[Items listed in a dataset]
=-=-=

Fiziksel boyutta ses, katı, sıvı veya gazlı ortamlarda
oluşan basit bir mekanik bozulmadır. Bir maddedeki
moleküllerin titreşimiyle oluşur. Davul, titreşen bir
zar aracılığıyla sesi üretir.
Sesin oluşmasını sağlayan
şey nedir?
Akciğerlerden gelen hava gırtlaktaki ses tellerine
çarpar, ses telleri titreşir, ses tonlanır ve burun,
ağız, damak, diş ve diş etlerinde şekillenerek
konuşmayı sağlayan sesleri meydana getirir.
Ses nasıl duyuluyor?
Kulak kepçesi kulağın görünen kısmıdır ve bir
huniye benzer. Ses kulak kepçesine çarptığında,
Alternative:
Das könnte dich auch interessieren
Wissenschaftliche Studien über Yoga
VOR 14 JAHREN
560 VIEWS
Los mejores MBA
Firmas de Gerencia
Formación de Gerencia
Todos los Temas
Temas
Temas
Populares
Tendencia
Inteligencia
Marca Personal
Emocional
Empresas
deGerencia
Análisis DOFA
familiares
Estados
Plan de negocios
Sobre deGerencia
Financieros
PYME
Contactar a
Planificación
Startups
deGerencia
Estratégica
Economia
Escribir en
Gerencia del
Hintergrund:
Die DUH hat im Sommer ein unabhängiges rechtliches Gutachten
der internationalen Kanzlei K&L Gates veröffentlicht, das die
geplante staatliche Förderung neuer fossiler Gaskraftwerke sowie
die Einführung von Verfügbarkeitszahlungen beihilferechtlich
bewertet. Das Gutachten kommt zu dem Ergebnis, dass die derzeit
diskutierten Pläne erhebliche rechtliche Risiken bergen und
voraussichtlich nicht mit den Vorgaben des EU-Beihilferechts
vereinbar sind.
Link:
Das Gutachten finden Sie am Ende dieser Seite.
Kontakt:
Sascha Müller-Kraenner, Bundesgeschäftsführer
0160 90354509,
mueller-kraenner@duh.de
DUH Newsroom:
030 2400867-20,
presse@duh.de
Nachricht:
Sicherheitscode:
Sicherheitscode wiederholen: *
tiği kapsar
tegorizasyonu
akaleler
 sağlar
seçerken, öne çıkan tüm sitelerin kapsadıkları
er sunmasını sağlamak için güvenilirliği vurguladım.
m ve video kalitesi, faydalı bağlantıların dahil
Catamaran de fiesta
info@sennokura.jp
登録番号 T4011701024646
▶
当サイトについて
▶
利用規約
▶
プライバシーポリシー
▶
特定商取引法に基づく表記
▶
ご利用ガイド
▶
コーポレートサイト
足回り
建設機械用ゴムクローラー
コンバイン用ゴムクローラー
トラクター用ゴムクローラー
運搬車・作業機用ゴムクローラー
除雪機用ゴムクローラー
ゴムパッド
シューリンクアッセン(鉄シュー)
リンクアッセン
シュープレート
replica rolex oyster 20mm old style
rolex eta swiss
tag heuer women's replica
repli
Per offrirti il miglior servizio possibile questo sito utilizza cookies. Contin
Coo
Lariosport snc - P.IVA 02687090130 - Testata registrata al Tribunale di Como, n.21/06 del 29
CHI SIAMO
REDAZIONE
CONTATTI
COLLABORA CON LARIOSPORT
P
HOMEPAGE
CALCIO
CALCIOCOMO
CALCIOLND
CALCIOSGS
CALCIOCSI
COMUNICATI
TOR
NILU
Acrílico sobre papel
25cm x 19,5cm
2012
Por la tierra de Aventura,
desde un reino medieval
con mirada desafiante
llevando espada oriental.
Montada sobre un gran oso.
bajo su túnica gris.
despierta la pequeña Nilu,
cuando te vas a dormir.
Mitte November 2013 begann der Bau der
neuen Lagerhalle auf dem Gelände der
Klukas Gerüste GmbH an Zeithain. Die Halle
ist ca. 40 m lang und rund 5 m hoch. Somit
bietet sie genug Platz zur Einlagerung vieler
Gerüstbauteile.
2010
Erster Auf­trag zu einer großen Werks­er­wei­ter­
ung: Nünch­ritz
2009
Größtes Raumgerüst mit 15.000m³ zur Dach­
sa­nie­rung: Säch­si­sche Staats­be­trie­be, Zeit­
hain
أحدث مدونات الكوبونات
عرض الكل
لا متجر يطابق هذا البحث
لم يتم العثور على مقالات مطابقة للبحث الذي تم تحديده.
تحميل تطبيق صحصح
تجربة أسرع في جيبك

=-=-=

**EXERCISE AIM**: Copy only the entries from the first line to the line with "konuşmayı sağlayan sesleri meydana getirir.", each exactly as it appears.

**OUTPUT**:
Fiziksel boyutta ses, katı, sıvı veya gazlı ortamlarda
oluşan basit bir mekanik bozulmadır. Bir maddedeki
moleküllerin titreşimiyle oluşur. Davul, titreşen bir
zar aracılığıyla sesi üretir.
Sesin oluşmasını sağlayan
şey nedir?
Akciğerlerden gelen hava gırtlaktaki ses tellerine
çarpar, ses telleri titreşir, ses tonlanır ve burun,
ağız, damak, diş ve diş etlerinde şekillenerek
konuşmayı sağlayan sesleri meydana getirir.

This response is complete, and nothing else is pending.